L’émancipation financière des femmes de 1881 à aujourd’hui
Payer son repas, consulter son solde, réaliser un crédit immobilier… Ces gestes nous semblent évidents. Pourtant, ils sont le fruit de plus de 80 ans de lutte acharnée. C’est en 1946 que la Constitution a reconnu l’égalité entre les femmes et les hommes. Ce fut l’aboutissement d’une longue bataille pour l’obtention de droits et d’une liberté longtemps confisquée.
En cette Journée internationale des droits des femmes, retraçons ensemble l’histoire de leur émancipation financière, de ses premières conquêtes à l’état des lieux aujourd’hui.
XVIIIe : le siècle sans droit
Sous le code de Napoléon, les femmes étaient légalement considérées comme des mineures et n’avaient aucune indépendance financière. Elles n’avaient aucun droit, peu de liberté et devaient se soumettre à l’autorité de leur mari ou père, qui gérait seul les finances du foyer. Cantonnées au rôle d’épouse et de mère, elles exerçaient certains métiers dits « féminins » – couture, vente, soins infirmiers – tout en étant soumises à l’impôt, sans contrepartie en termes de droits civiques. En 1881, les femmes sont autorisées à ouvrir un livret d’épargne sans l’autorisation de leur époux. C’est l’un des premiers pas vers l’indépendance financière des femmes en France.

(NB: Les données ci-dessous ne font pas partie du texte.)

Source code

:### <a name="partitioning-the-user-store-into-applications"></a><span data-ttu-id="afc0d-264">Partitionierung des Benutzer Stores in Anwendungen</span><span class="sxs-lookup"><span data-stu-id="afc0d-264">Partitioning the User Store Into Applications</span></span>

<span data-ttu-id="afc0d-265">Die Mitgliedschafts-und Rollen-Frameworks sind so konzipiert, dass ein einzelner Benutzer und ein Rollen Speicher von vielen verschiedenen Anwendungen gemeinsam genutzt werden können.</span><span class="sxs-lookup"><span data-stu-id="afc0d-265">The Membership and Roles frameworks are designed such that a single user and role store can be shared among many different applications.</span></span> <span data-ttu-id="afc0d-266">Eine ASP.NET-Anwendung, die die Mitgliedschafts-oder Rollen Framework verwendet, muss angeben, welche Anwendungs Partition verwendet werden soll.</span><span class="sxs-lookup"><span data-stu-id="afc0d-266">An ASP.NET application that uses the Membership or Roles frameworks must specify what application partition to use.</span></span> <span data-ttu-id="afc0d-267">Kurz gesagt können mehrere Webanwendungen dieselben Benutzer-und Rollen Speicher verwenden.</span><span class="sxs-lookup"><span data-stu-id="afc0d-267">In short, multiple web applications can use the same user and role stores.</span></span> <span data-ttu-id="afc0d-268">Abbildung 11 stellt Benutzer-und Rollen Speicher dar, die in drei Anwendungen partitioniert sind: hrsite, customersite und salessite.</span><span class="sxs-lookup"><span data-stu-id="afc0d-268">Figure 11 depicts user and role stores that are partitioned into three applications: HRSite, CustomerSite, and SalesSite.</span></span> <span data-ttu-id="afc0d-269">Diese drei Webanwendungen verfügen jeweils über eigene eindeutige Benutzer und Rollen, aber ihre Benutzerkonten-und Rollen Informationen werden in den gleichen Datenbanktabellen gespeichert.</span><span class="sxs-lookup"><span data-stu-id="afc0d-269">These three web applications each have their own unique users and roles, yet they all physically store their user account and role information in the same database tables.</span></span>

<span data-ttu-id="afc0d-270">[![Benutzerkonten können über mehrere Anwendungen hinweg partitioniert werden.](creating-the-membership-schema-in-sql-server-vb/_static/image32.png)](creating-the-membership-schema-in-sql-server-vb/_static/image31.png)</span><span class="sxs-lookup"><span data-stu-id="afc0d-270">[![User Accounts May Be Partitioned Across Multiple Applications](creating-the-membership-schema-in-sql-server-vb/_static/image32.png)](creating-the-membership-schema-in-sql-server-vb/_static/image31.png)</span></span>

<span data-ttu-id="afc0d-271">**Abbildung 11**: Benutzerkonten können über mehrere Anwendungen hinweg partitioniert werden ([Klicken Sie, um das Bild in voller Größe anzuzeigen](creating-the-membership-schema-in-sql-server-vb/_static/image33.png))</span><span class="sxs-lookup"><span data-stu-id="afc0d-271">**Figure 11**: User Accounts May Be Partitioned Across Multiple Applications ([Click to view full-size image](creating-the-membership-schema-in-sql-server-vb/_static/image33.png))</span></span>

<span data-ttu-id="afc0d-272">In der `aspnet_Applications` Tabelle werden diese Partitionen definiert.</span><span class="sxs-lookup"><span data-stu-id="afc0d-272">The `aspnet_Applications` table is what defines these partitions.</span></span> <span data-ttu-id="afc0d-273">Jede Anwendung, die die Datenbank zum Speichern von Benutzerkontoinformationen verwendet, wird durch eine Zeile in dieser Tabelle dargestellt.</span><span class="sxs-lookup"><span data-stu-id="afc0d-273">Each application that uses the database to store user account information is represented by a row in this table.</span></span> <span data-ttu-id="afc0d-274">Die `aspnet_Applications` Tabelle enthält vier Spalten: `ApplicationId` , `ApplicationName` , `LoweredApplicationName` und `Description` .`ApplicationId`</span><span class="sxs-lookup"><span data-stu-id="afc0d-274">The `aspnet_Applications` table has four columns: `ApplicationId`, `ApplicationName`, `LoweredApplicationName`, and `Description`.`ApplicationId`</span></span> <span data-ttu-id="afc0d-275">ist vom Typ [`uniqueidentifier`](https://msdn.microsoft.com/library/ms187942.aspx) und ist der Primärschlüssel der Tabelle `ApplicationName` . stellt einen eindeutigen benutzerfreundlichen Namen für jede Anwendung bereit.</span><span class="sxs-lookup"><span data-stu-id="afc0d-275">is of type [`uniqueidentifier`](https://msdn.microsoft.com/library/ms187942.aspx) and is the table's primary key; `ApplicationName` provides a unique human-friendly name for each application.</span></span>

1907 : le droit de percevoir son propre salaire
Il faut attendre 1907 pour que les femmes obtiennent le droit de disposer librement de leur salaire. Le Code civil de 1804 avait jusque-là maintenu les femmes sous une forme de tutelle matrimoniale, surtout sur les questions patrimoniales. Leur salaire était automatiquement versé au mari qui devait ensuite décider du sort de ces montants.
La loi de 1907 est une avancée, mais reste restrictive. Dans l’article 2 : “En cas d’abus par la femme des pouvoirs qui lui sont conférés dans l’intérêt du ménage, notamment en cas de dissipation, d’imprudence ou de mauvaise gestion, le mari pourra en faire prononcer le retrait.”
Autrement dit, une femme jugée trop dépensière pouvait voir ce droit lui être retiré tandis que le mari, lui, n’avait aucune restriction.
Les temps de guerre : un tournant décisif
La Première Guerre mondiale marque un tournant : avec les hommes partis au front. Les femmes se retrouvent seules à gérer les finances et à faire tourner l’économie du pays. C’est la Seconde Guerre mondiale qui accélère les choses. En 1944, les femmes obtiennent le droit de vote, mais cela ne s’arrête pas là. Sur le plan financier, dans un contexte de modernisation, c’est la loi de 1965, qui permet aux femmes mariées d’ouvrir un compte bancaire à leur nom. Jusqu’ici, ce droit était réservé aux femmes célibataires et veuves. Les femmes mariées, elles, devaient obtenir une autorisation maritale. Puis la loi est complétée en 1967 : les femmes sont autorisées à entrer en Bourse. Il s’agit d’une véritable porte ouverte leur permettant de contracter des emprunts, de réaliser un crédit immobilier et de gérer elle-même leur bien.
2026 : un chemin encore long
Aujourd’hui, les femmes se sont pleinement approprié la gestion des finances du foyer. Selon une enquête d’Allianz Center for the Future of Retirement, 53 % des femmes s’identifient comme la principale gestionnaire des finances du ménage. Mais les inégalités persistent : plus de 3 femmes sur 4 déclarent ne pas placer d’argent car elles n’ont pas de revenus suffisants, contre 6 hommes sur 10 d’après une étude de la France Mutualiste publiée en 2025. Pour cause, des inégalités salariales s’observent : les femmes gagneraient 22 % de moins que les hommes. À un temps de travail égal, les femmes gagnent 14 % de moins que les hommes en 2026, d’après l’Observatoire des inégalités.
Ces disparités se reflètent directement dans l’accès au crédit immobilier. Parmi les acquéreurs célibataires, les femmes représentent 46 % des emprunteurs contre 54 % pour les hommes. Les chiffres progressent, et avec eux, la capacité des femmes à financer et à construire leur propre patrimoine.